What is required: A complete response lists each line of the data below that includes the word "none".

Data for this task:

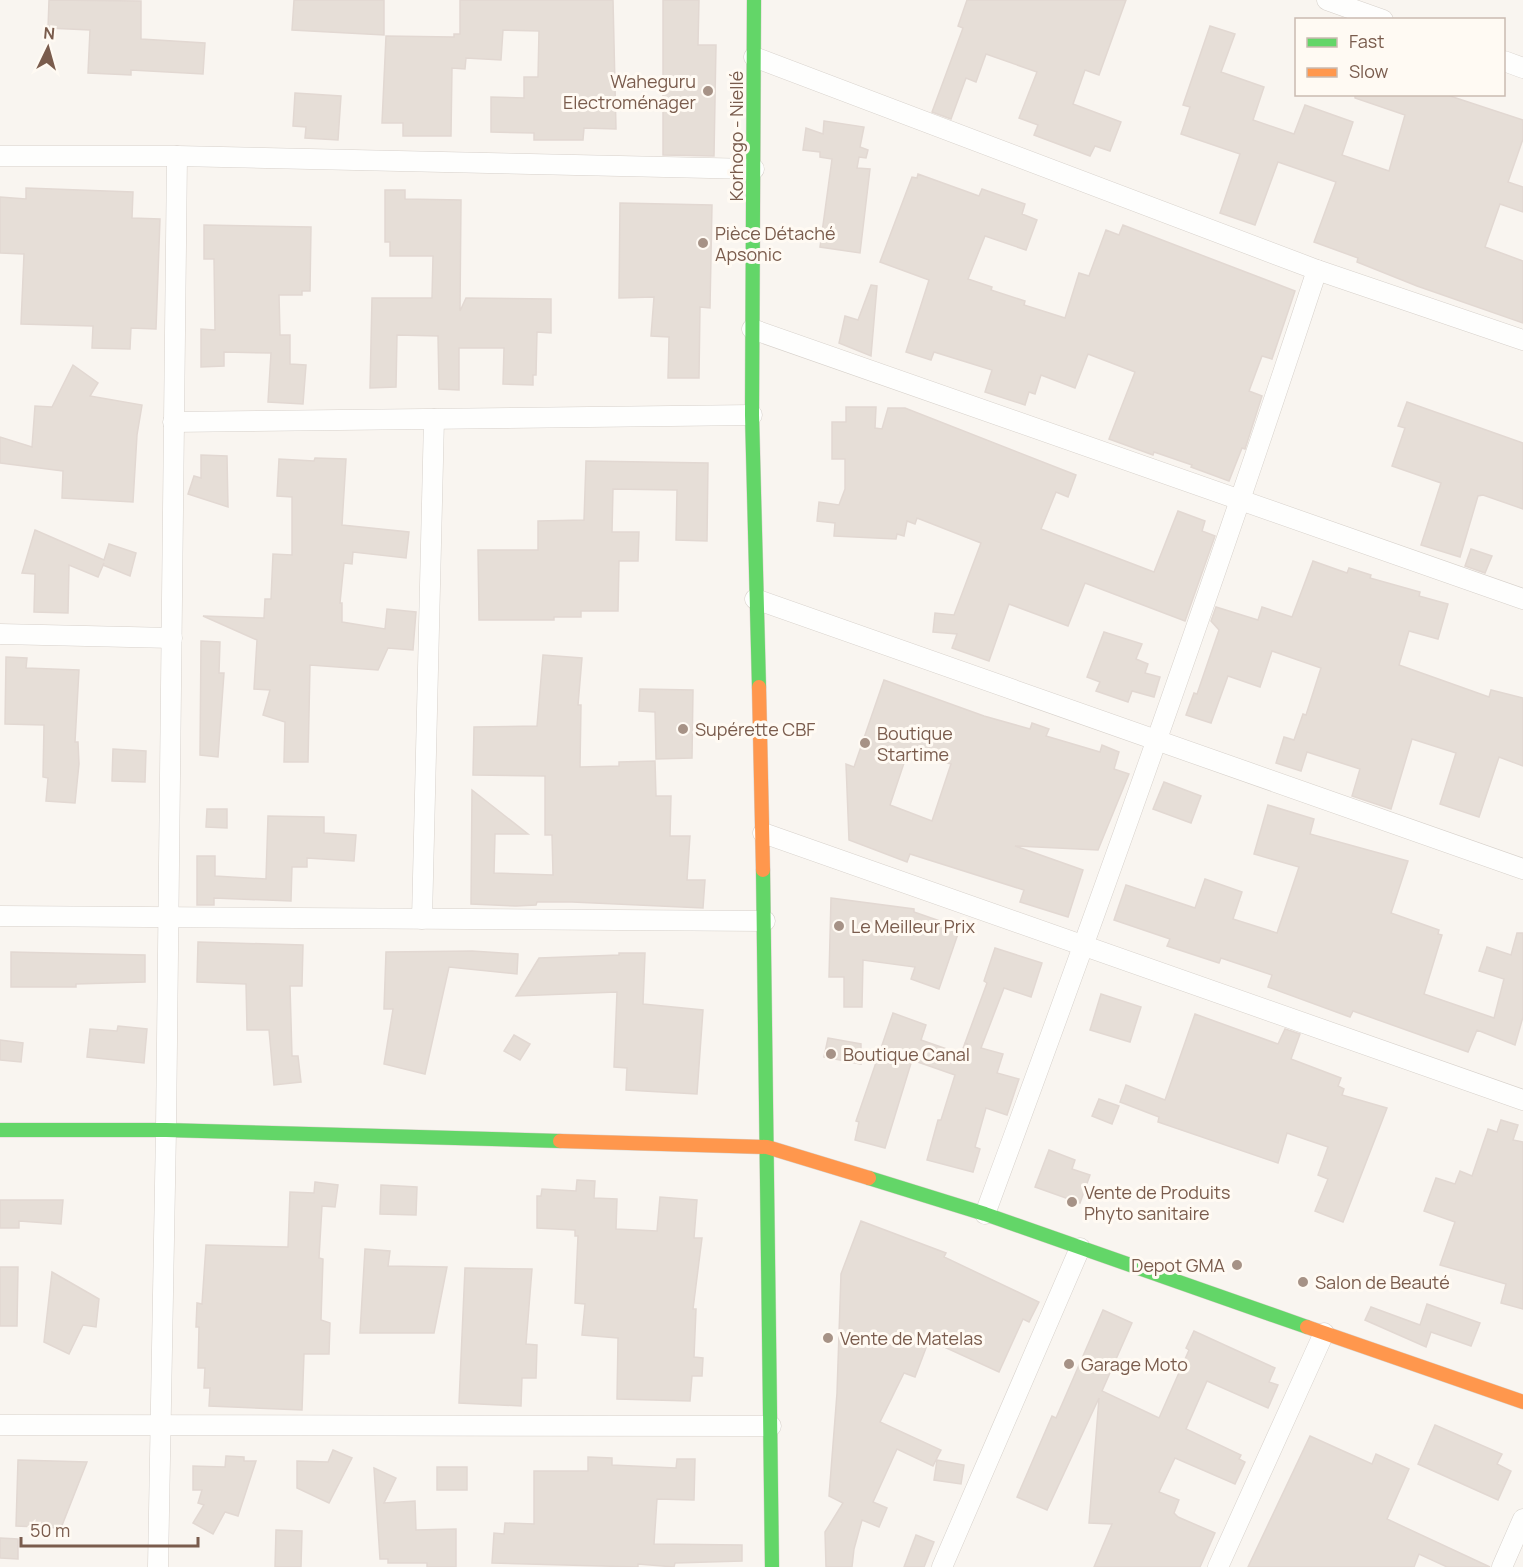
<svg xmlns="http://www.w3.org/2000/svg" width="1523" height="1567" viewBox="0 0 1523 1567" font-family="Manrope,sans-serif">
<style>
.building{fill:#e6ded7;stroke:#e2d8d2;stroke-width:1.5;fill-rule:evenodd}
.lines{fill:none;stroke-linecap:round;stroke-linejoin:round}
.street-casing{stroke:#d7d1cb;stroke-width:21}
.fast-casing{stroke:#d9d2cb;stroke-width:15}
.slow-casing{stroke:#d9d2cb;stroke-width:15}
.street{stroke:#fefefd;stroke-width:20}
.fast{stroke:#63d668;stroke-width:14}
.slow{stroke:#ff974d;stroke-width:14}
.poi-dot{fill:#a69286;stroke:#fffaf3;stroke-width:2}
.labels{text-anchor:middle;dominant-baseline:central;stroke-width:6;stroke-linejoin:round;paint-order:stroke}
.poi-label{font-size:18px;fill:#7a5c4d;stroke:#fffaf3;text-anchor:start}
.street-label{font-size:18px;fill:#7a5c4d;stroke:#fffaf3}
</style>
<rect width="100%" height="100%" fill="#f9f5f0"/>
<!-- building -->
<g class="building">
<polygon points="49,0 141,1 141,39 205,43 203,74 131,70 131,75 88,73 90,30 48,28"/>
<polygon points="294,0 384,0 384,35 292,30"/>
<polygon points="460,0 613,0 616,129 584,128 583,140 534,140 534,133 491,132 491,97 524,98 524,77 538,77 539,31 503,30 501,60 466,58 465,69 452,68 451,136 403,136 403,123 382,123 386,36 454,37 454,34 460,34"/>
<polygon points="663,0 699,0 698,45 716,45 714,156 663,155"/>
<polygon points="967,0 1126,0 1099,75 1085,70 1073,104 1121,122 1110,151 1095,146 1090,156 1034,135 1038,125 1019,118 1037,72 986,54 976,82 966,78 951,119 932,112 963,28 958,26"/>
<polygon points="1210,26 1235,34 1221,72 1264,87 1253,120 1294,134 1305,105 1353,122 1342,155 1389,171 1405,115 1355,98 1355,94 1444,94 1523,120 1523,139 1508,182 1523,187 1523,212 1500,204 1485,247 1523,261 1523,323 1417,286 1357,262 1358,258 1314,242 1336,182 1278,162 1255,225 1220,213 1240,154 1181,134 1190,107 1183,105"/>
<polygon points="295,93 341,96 338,140 305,138 306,127 293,126"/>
<polygon points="824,121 864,127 860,147 868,150 866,158 859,157 857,168 870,169 860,253 820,247 832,159 820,157 820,152 803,150 806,128 823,134"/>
<polygon points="918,174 979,196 982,189 1025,204 1022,214 1037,220 1026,250 985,236 968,279 992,287 991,290 1025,301 1024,305 1065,318 1079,273 1089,276 1106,230 1119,235 1123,225 1295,291 1272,359 1262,356 1249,391 1262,396 1245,449 1242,448 1229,481 1191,467 1192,465 1154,452 1153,455 1109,439 1135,372 1088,354 1075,388 1041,375 1035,394 1029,392 1025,405 985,392 992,370 934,352 931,360 906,352 929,280 880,262 912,177 917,178"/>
<polygon points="26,188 133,192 132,218 160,219 156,329 131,328 130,349 92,348 93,326 21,324 24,254 0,253 0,197 26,199"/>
<polygon points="385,190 405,190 405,199 461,200 460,311 466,298 551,299 551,333 537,332 536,375 533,375 533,385 503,384 504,348 459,348 459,390 439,389 438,336 397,335 396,387 370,388 372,298 432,298 433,256 390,256 390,242 385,242"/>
<polygon points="620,203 712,205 710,308 700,307 699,378 668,378 669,337 651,336 654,297 619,298"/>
<polygon points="204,225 311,227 310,291 302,291 302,295 279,295 280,335 290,335 290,364 306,365 303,404 268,402 271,353 224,352 224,366 201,367 201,329 215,330 214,259 204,259"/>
<polygon points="871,285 877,286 871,356 839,343 845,316 858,320"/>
<polygon points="73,365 98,383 90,396 142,405 137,435 133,502 62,498 63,471 0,463 0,437 32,447 35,406 52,407"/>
<polygon points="1407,402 1523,443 1523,509 1483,495 1478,496 1460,557 1421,545 1441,483 1392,466 1405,428 1398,426"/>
<polygon points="846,407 876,407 875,428 882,429 888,408 905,408 1076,475 1068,497 1056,492 1041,529 1154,572 1178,511 1205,521 1202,531 1215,536 1185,621 1085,583 1068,626 1009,604 989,661 952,648 957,634 933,632 935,613 954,615 981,543 917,518 915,524 907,521 904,536 897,534 896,539 834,536 835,523 817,521 819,502 839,505 845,489 845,459 832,459 832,422 846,422"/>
<polygon points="201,455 227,456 228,507 188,494 194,476 201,478"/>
<polygon points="315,458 346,459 342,525 409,532 406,558 353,552 352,564 344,563 340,603 342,603 342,622 385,629 387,609 416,612 413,650 388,648 378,670 310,665 308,762 284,762 285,722 263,715 270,690 254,689 257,640 203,616 264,618 265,599 271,599 273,554 292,555 292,497 277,496 279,459 314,461"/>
<polygon points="586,461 708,463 707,541 676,540 677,490 613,489 612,532 639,532 638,561 619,561 618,611 581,611 581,617 554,617 554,620 479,620 478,550 538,550 538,521 584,520"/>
<polygon points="35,530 104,560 109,544 136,553 130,576 103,565 104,563 98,577 69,565 68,613 34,612 35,574 22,573"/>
<polygon points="1471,549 1492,556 1485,573 1465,566"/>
<polygon points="1313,561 1347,573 1349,568 1371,575 1370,578 1420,592 1419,596 1448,604 1438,639 1409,631 1399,665 1489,697 1491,690 1523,698 1523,766 1499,757 1479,817 1440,804 1456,753 1412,739 1391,809 1352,796 1360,769 1307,752 1301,771 1276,763 1284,737 1294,740 1303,714 1306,715 1321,668 1272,651 1260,687 1228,676 1211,723 1186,715 1194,693 1197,694 1219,630 1211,621 1216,607 1258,620 1262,607 1292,617"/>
<polygon points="1104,632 1142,644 1136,659 1148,664 1145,673 1160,677 1154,697 1132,691 1128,702 1096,691 1100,682 1087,677"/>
<polygon points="201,641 220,642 219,673 224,673 218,757 200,755"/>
<polygon points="543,655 582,658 578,705 581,705 580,767 619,766 619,762 655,761 656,796 671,796 670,836 690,836 687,880 705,880 703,908 572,902 537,902 536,905 516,906 471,904 472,790 528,834 495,834 494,873 553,875 552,835 545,835 545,776 473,775 474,727 537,726"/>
<polygon points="6,657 27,658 26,668 79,670 75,742 78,742 79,764 75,803 46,801 48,778 43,777 44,725 5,724"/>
<path d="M884,680L984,716L1030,729L1032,723L1049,729L1046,736L1100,752L1102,745L1119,752L1114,769L1129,774L1098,850L1015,846L1083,870L1068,917L1020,902L1024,890L910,854L907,862L849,840L846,764L854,767ZM908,751L951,764L932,821L890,805Z"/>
<polygon points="640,689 693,690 692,758 656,759 655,712 639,711"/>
<polygon points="113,749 146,751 145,782 112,781"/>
<polygon points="1164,782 1201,796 1191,823 1153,809"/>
<polygon points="1268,805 1314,819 1310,834 1408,861 1391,913 1439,930 1438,934 1442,935 1424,994 1494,1018 1504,979 1479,971 1487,947 1511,955 1517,933 1523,933 1523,1017 1515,1045 1477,1030 1468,1052 1353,1011 1350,1017 1268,987 1272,975 1221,958 1219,963 1167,946 1170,939 1114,920 1126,885 1195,908 1205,879 1242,892 1233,919 1277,933 1299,867 1254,854"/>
<polygon points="207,809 227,809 227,828 206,827"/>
<polygon points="268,816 324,817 324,833 356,835 354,861 307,858 307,867 292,867 291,901 214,898 214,905 197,905 197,856 215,856 215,876 266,879"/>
<polygon points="831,898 914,909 914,912 960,928 939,989 911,979 915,967 863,960 862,1007 844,1007 844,977 829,977"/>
<polygon points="198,942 303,945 302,986 290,986 292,1056 298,1056 301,1082 274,1085 269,1030 247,1030 246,984 197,982"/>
<polygon points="995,948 1042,963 1031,997 1004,988 981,1048 1003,1054 997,1073 1019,1079 1007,1115 986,1108 975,1147 980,1149 973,1172 927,1160 938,1120 941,1120 955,1075 912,1060 885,1148 855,1140 859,1122 856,1121 893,1013 926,1025 921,1040 961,1054 965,1043 968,1044 965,1043 987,983 984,981"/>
<polygon points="472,951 518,954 517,974 449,967 425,1074 384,1064 393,1009 384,1009 386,952"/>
<polygon points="11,952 145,955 145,982 76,984 76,987 11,987"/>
<polygon points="619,953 645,953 643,1004 703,1010 697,1094 626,1090 627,1068 614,1067 617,992 516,996 539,958 619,955"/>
<polygon points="1101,994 1141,1007 1130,1042 1090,1030"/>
<polygon points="1195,1014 1278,1044 1285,1029 1300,1034 1291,1059 1341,1078 1338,1086 1344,1089 1342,1095 1387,1108 1343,1222 1315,1211 1328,1179 1318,1175 1328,1147 1287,1133 1278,1163 1158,1122 1159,1117 1120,1102 1126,1085 1165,1100"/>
<polygon points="118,1026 147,1029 144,1063 87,1057 90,1029 117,1031"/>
<polygon points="514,1035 530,1044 520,1060 504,1051"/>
<polygon points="828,1038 861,1044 861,1064 824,1057"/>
<polygon points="0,1040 23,1043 21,1062 0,1060"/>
<polygon points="1099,1099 1119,1106 1112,1124 1092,1116"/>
<polygon points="1501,1120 1518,1125 1513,1140 1523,1142 1523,1309 1501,1303 1506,1284 1440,1265 1455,1222 1424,1211 1436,1178 1455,1184 1460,1171 1472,1176 1488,1129 1497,1132"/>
<polygon points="1049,1150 1075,1160 1072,1169 1090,1175 1080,1203 1035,1187"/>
<polygon points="577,1180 595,1181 594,1198 617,1199 616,1229 657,1231 660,1197 697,1200 694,1238 702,1238 693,1309 696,1309 694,1357 703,1358 702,1376 692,1376 690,1401 617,1399 618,1338 582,1335 585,1304 575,1303 578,1236 575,1236 575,1230 537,1228 537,1196 541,1196 542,1189 576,1191"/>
<polygon points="315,1182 338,1185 335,1207 322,1206 319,1258 323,1259 321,1320 330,1323 329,1354 304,1354 302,1410 209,1406 210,1388 204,1388 205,1368 198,1368 199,1327 196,1327 197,1303 202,1304 206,1245 288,1247 290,1192 314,1193"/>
<polygon points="381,1185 417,1187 416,1215 380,1214"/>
<polygon points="0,1200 63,1200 61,1224 19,1221 19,1228 0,1228"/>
<polygon points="861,1221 946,1253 944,1257 1039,1302 1029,1322 1023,1319 999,1372 929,1340 915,1377 904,1373 880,1422 941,1450 933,1466 897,1449 873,1502 887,1508 879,1527 862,1520 854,1549 852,1567 826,1567 825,1532 843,1503 829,1496 837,1393 841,1274"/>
<polygon points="365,1249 390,1251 388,1266 447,1267 434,1333 360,1333"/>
<polygon points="0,1267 18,1267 17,1326 0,1326"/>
<polygon points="465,1268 532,1269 526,1344 537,1345 536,1378 522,1378 521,1406 459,1403"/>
<polygon points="52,1272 99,1299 96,1327 83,1325 69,1354 44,1342"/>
<polygon points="1427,1304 1480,1323 1471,1346 1431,1332 1426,1347 1365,1320 1371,1307 1420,1325"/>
<polygon points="1103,1310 1132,1323 1102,1391 1159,1418 1189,1350 1186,1348 1194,1331 1275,1368 1269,1382 1278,1385 1268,1408 1207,1381 1186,1429 1241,1455 1239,1459 1245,1462 1235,1484 1175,1458 1159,1492 1179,1500 1174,1513 1178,1517 1215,1533 1200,1567 1094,1567 1112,1524 1089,1523 1099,1398 1047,1510 1017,1497 1052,1416 1056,1418"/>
<polygon points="1435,1425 1502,1454 1497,1464 1511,1471 1498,1500 1418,1464"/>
<polygon points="1310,1436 1372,1464 1376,1454 1409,1469 1387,1519 1490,1567 1447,1567 1419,1554 1414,1567 1248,1567"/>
<polygon points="333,1450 352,1458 329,1503 297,1488 297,1461 328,1462"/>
<polygon points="226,1456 244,1457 244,1461 256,1461 238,1516 225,1512 213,1534 193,1523 204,1505 198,1503 202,1490 193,1490 193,1466 225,1467"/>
<polygon points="588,1457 612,1458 612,1465 676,1468 677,1459 695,1459 694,1500 657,1499 654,1544 742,1545 742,1561 675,1563 674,1567 638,1564 638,1567 492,1563 494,1533 504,1534 505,1523 534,1524 534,1471 588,1471"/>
<polygon points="18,1460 87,1462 61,1528 16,1526"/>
<polygon points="937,1460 964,1465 961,1484 934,1480"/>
<rect x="437" y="1467" width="30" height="23"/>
<polygon points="374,1468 396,1478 384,1503 415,1501 416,1530 456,1529 456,1567 427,1567 427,1563 388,1563 388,1559 380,1559"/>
<polygon points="276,1530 302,1531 301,1567 275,1567"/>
<polygon points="916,1535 934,1542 924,1567 904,1567"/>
<polygon points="0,1538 18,1539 18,1559 0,1558"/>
</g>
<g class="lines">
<!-- street casing -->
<g class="street-casing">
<g id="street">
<polyline points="1327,0 1383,20"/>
<polyline points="754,57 1317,270 1523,340"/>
<polyline points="1504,61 1523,68"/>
<polyline points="0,156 177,156 754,169"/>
<polyline points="752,329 1523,599"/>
<polyline points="173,422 752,415"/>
<polyline points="755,599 1523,869"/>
<polyline points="0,634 172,638"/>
<polyline points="763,833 1523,1100"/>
<polyline points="0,916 765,921"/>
<polyline points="422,919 434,419"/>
<path d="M985,1214C1101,901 1213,587 1317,270"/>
<polyline points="0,1425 771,1426"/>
<polyline points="158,1567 166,1130 177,156"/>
<polyline points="942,1567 1080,1248"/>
<polyline points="1218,1567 1324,1333"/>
<polyline points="1502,1567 1523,1519"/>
</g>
</g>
<!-- fast casing -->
<g class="fast-casing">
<g id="fast">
<polyline points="754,0 752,415 759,687"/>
<polyline points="763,870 772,1567"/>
<polyline points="0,1130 166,1130 560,1141"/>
<polyline points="869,1178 985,1214 1307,1327"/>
</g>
</g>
<!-- slow casing -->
<g class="slow-casing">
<g id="slow">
<polyline points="759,687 763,870"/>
<polyline points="560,1141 767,1147 869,1178"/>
<polyline points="1307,1327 1523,1402"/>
</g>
</g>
<!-- street -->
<use href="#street" class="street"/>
<!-- fast -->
<use href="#fast" class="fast"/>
<!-- slow -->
<use href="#slow" class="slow"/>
</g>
<!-- markers -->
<g class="poi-dot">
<circle cx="708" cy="91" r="6"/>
<circle cx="703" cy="243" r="6"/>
<circle cx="683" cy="729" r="6"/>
<circle cx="865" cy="743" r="6"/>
<circle cx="839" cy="926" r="6"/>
<circle cx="831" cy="1054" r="6"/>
<circle cx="1072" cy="1202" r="6"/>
<circle cx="1237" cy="1265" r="6"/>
<circle cx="1303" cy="1282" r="6"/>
<circle cx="828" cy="1338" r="6"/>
<circle cx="1069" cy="1364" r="6"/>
</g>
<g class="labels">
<!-- poi labels -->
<g class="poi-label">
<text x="696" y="81" text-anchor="end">Waheguru<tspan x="696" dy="21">Electroménager</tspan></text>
<text x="715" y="233">Pièce Détaché<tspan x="715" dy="21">Apsonic</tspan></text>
<text x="695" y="729">Supérette CBF</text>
<text x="877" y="733">Boutique<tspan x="877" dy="21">Startime</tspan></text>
<text x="851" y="926">Le Meilleur Prix</text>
<text x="843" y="1054">Boutique Canal</text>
<text x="1084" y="1192">Vente de Produits<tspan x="1084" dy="21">Phyto sanitaire</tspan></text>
<text x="1225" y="1265" text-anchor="end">Depot GMA</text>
<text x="1315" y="1282">Salon de Beauté</text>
<text x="840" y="1338">Vente de Matelas</text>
<text x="1081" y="1364">Garage Moto</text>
</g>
<!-- street labels -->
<g class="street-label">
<text transform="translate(736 136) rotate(-90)">Korhogo - Niellé</text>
</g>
</g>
<!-- legend -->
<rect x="1295" y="18" width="210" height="78" fill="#fffaf3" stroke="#cabbb1" stroke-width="1.5"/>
<rect x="1307" y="38" width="30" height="9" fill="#63d668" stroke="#cabbb1" stroke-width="1.5"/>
<text x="1349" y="48" font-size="18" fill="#7a5c4d">Fast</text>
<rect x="1307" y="68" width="30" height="9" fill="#ff974d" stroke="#cabbb1" stroke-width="1.5"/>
<text x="1349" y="78" font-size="18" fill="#7a5c4d">Slow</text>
<!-- north arrow -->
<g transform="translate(48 48) rotate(5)" stroke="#fffaf3" stroke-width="4.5" paint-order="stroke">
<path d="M0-4.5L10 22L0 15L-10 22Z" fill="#7a5c4d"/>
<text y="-9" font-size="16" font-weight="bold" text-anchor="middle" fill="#7a5c4d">N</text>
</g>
<!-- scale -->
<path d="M21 1537v9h177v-9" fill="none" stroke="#7a5c4d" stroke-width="3"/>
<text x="30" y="1537" font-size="18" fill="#7a5c4d" stroke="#fffaf3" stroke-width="4.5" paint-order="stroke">50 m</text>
</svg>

Answer to this exercise:
.lines{fill:none;stroke-linecap:round;stroke-linejoin:round}
<path d="M21 1537v9h177v-9" fill="none" stroke="#7a5c4d" stroke-width="3"/>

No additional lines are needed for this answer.